■ **Exercise objective**:
A faithful transcription of all the data, images excluded, is the required answer.

■ **Data extracts**:
◆ ◆ ◆

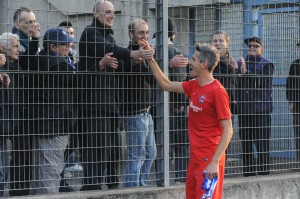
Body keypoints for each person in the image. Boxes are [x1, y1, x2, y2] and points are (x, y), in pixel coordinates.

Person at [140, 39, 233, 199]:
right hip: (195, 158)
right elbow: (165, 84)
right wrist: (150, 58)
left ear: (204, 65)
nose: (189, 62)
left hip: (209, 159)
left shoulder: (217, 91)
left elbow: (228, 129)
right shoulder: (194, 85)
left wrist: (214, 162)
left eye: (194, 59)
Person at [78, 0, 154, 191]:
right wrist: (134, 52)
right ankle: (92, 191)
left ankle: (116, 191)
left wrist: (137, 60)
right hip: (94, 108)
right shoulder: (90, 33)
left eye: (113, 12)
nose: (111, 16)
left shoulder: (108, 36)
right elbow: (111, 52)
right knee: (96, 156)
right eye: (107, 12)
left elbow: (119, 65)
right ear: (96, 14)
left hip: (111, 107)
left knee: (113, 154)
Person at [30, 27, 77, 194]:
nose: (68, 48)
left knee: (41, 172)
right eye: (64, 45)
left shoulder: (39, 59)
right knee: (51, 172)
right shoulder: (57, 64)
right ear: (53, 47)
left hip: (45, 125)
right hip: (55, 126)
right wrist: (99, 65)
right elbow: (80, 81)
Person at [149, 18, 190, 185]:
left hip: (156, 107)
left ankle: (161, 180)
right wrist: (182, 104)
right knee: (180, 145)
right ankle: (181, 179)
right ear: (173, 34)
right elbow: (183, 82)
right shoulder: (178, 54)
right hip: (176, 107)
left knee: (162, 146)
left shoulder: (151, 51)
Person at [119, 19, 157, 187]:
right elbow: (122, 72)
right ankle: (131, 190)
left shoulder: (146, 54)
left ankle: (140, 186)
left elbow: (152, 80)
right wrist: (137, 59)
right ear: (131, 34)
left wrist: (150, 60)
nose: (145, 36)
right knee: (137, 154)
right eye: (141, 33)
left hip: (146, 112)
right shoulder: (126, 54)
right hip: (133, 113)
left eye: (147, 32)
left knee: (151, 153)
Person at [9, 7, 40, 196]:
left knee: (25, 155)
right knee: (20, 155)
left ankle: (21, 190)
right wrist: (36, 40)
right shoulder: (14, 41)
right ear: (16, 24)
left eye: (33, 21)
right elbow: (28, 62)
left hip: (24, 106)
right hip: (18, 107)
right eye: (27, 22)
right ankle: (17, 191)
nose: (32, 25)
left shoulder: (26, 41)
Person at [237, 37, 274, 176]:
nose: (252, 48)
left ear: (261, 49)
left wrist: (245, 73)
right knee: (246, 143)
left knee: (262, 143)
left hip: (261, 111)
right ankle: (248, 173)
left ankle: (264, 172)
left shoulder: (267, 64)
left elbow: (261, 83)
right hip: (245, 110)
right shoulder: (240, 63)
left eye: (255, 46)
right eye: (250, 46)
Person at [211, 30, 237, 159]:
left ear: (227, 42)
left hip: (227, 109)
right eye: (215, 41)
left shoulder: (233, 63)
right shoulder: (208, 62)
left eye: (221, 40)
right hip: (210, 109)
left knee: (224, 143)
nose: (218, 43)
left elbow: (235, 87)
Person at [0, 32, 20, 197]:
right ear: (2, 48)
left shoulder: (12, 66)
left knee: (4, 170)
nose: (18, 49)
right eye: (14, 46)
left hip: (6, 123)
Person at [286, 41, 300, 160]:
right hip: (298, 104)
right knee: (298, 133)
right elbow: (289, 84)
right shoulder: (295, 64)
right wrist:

◆ ◆ ◆

■ **Answer section**:
Body keypoints for each person in the image. Boxes are [x1, y1, x2, y2] and points are (x, y), in pixel coordinates.

Person at [140, 39, 233, 199]:
right hip: (195, 158)
right elbow: (165, 84)
right wrist: (150, 58)
left ear: (204, 65)
nose: (189, 62)
left hip: (209, 159)
left shoulder: (217, 91)
left elbow: (228, 129)
right shoulder: (194, 85)
left wrist: (214, 162)
left eye: (194, 59)
Person at [78, 0, 154, 191]:
right wrist: (134, 52)
right ankle: (92, 191)
left ankle: (116, 191)
left wrist: (137, 60)
right hip: (94, 108)
right shoulder: (90, 33)
left eye: (113, 12)
nose: (111, 16)
left shoulder: (108, 36)
right elbow: (111, 52)
right knee: (96, 156)
right eye: (107, 12)
left elbow: (119, 65)
right ear: (96, 14)
left hip: (111, 107)
left knee: (113, 154)
Person at [30, 27, 77, 194]:
nose: (68, 48)
left knee: (41, 172)
right eye: (64, 45)
left shoulder: (39, 59)
right knee: (51, 172)
right shoulder: (57, 64)
right ear: (53, 47)
left hip: (45, 125)
right hip: (55, 126)
right wrist: (99, 65)
right elbow: (80, 81)
Person at [149, 18, 190, 185]:
left hip: (156, 107)
left ankle: (161, 180)
right wrist: (182, 104)
right knee: (180, 145)
right ankle: (181, 179)
right ear: (173, 34)
right elbow: (183, 82)
right shoulder: (178, 54)
right hip: (176, 107)
left knee: (162, 146)
left shoulder: (151, 51)
Person at [119, 19, 157, 187]:
right elbow: (122, 72)
right ankle: (131, 190)
left shoulder: (146, 54)
left ankle: (140, 186)
left elbow: (152, 80)
right wrist: (137, 59)
right ear: (131, 34)
left wrist: (150, 60)
nose: (145, 36)
right knee: (137, 154)
right eye: (141, 33)
left hip: (146, 112)
right shoulder: (126, 54)
right hip: (133, 113)
left eye: (147, 32)
left knee: (151, 153)
Person at [9, 7, 40, 196]:
left knee: (25, 155)
right knee: (20, 155)
left ankle: (21, 190)
right wrist: (36, 40)
right shoulder: (14, 41)
right ear: (16, 24)
left eye: (33, 21)
right elbow: (28, 62)
left hip: (24, 106)
right hip: (18, 107)
right eye: (27, 22)
right ankle: (17, 191)
nose: (32, 25)
left shoulder: (26, 41)
Person at [237, 37, 274, 176]:
nose: (252, 48)
left ear: (261, 49)
left wrist: (245, 73)
right knee: (246, 143)
left knee: (262, 143)
left hip: (261, 111)
right ankle: (248, 173)
left ankle: (264, 172)
left shoulder: (267, 64)
left elbow: (261, 83)
right hip: (245, 110)
right shoulder: (240, 63)
left eye: (255, 46)
right eye: (250, 46)
Person at [211, 30, 237, 159]:
left ear: (227, 42)
left hip: (227, 109)
right eye: (215, 41)
left shoulder: (233, 63)
right shoulder: (208, 62)
left eye: (221, 40)
right hip: (210, 109)
left knee: (224, 143)
nose: (218, 43)
left elbow: (235, 87)
Person at [0, 32, 20, 197]:
right ear: (2, 48)
left shoulder: (12, 66)
left knee: (4, 170)
nose: (18, 49)
right eye: (14, 46)
left hip: (6, 123)
Person at [286, 41, 300, 160]:
right hip: (298, 104)
right knee: (298, 133)
right elbow: (289, 84)
right shoulder: (295, 64)
right wrist:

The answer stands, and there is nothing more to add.